Nell’esame di queste dinamiche, la figura del Babadook si propone come l’espressione simbolica di un insieme di istanze nascoste ed invisibili ma terribilmente reali e presenti. Come anticipato, il sottotesto psicologico del film di Jennifer Kent è ben evidente e può essere interpretato attraverso il concetto junghiano di Ombra. Il Babadook non è solo un’ombra oscura e tenebrosa, concreta e materiale, che tormenta Samuel e Amelia, ma è anche una manifestazione del subconscio, un mezzo indirizzato a veicolare il tormento interiore provato dalla donna, nonché l’insieme di frustrazioni e criticità che Amelia non riesce ad esprimere durante la sua vita quotidiana. Ciò che viene sepolto e nascosto nei meandri più remoti della propria psiche ritorna, riemerge, proiettandosi in quanto Ombra sull’Altro e scatenando una tensione distruttiva che può essere placata solo dall’accettazione della sua presenza e forza.
Diversamente da Monster e da The Babadook, The Nightingale (2018) abbandona l’incursione nel tetro e nell’introspezione psicologica per lasciar spazio ad un revenge movie. Presentato durante la 75esima Mostra internazionale d’arte cinematografica di Venezia, l’ultimo film di Jennifer Kent si è aggiudicato il Premio speciale della giuria e il Premio Marcello Mastroianni ad un attore emergente per Baykali Ganambarr. Rispetto ai film precedenti, il contesto è completamente differente. Nella Terra di Van Diemen (l’attuale Tasmania), un gruppo di coloni britannici appartenenti alla British Army commette un atto orrendo verso la giovane Clare e la sua famiglia, portando la ragazza a cercar vendetta nei loro confronti.

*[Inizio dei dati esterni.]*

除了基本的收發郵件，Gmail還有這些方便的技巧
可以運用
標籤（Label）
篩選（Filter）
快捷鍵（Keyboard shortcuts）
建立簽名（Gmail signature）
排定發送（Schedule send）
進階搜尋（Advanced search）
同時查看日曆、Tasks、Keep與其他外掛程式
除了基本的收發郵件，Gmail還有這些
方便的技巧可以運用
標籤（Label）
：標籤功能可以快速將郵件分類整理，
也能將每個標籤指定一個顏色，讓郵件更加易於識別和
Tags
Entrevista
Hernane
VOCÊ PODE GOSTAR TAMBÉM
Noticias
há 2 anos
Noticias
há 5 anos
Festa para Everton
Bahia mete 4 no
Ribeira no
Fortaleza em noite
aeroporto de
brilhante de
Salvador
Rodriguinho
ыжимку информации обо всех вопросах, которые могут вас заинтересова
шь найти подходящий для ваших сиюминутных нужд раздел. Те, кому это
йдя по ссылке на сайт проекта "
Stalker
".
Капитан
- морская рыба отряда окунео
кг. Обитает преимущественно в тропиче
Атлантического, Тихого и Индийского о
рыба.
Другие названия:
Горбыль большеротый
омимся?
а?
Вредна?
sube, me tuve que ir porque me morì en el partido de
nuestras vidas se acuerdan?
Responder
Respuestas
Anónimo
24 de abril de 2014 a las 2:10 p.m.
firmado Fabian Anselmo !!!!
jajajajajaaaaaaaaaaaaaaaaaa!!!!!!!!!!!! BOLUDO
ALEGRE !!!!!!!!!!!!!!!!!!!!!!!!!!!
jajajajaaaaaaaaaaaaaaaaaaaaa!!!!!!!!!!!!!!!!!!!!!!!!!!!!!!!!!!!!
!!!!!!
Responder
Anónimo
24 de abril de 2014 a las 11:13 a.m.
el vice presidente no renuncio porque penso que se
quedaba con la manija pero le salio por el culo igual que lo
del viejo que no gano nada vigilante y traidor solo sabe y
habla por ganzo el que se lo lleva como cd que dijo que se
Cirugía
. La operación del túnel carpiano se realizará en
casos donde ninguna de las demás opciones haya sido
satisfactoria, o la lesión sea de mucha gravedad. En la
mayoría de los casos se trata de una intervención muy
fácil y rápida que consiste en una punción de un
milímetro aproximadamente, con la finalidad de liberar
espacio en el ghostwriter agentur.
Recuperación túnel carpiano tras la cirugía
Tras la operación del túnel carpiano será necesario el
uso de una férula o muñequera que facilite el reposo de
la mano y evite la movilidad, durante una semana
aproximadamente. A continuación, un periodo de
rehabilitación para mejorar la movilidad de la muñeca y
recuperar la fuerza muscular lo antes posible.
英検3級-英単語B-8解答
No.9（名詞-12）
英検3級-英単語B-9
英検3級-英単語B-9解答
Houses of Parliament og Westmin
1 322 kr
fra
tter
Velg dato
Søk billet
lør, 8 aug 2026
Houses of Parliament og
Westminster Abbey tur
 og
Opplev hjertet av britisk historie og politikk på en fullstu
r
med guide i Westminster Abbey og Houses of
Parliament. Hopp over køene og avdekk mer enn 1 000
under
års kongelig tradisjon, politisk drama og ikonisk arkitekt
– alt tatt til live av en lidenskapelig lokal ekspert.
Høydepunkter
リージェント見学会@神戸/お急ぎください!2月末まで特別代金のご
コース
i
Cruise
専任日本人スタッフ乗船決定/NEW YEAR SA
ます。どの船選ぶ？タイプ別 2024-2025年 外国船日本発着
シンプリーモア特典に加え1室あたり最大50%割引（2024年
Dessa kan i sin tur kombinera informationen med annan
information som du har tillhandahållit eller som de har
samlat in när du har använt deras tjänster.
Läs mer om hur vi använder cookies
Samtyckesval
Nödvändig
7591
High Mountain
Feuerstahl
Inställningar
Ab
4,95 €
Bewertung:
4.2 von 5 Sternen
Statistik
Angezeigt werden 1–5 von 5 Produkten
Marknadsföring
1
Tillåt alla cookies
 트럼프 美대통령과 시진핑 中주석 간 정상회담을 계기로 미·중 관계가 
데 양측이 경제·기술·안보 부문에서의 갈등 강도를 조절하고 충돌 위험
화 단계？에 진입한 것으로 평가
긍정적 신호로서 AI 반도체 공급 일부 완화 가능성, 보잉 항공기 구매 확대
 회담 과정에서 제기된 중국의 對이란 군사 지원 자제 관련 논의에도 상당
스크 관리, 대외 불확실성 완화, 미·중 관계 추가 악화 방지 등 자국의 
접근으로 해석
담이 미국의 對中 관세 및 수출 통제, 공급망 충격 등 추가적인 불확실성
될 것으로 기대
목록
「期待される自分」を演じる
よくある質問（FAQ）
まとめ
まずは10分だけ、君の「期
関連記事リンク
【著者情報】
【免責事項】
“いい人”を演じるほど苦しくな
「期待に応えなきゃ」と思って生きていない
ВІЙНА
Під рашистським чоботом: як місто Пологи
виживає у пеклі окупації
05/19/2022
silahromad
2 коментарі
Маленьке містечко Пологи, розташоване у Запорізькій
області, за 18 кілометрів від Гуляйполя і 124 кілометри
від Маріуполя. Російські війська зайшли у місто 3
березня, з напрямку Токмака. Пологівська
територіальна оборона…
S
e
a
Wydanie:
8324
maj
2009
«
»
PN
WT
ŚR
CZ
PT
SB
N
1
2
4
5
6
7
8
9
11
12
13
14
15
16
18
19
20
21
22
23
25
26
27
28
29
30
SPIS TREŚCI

Accompagnata dall’aborigeno Billy, Clare si muove alla ricerca dei suoi assalitori in un film che mescola i tòpoi tipici dei film di vendetta con il period drama, in una sorta di western atipico dai contorni del racconto di viaggio in grado di proporre una riflessione non solo sugli effetti del colonialismo, ma anche e soprattutto sull’essere umano. Sebbene lontano dagli scenari delle opere precedenti, The Nightingale ritorna sulla lotta con i propri demoni abbandonando Jung e riflettendo invece sulla grezza e brutale realtà: una realtà di dolore e di sofferenza non più solo mentale, ma anche fisica. Il punto centrale, però, è sempre lo stesso: l’accettazione della natura intrinseca delle tensioni distruttive che spesso muovono le azioni umane, in un atto di comprensione che non vuole giustificarle ma semplicemente affermare la loro ineliminabile presenza.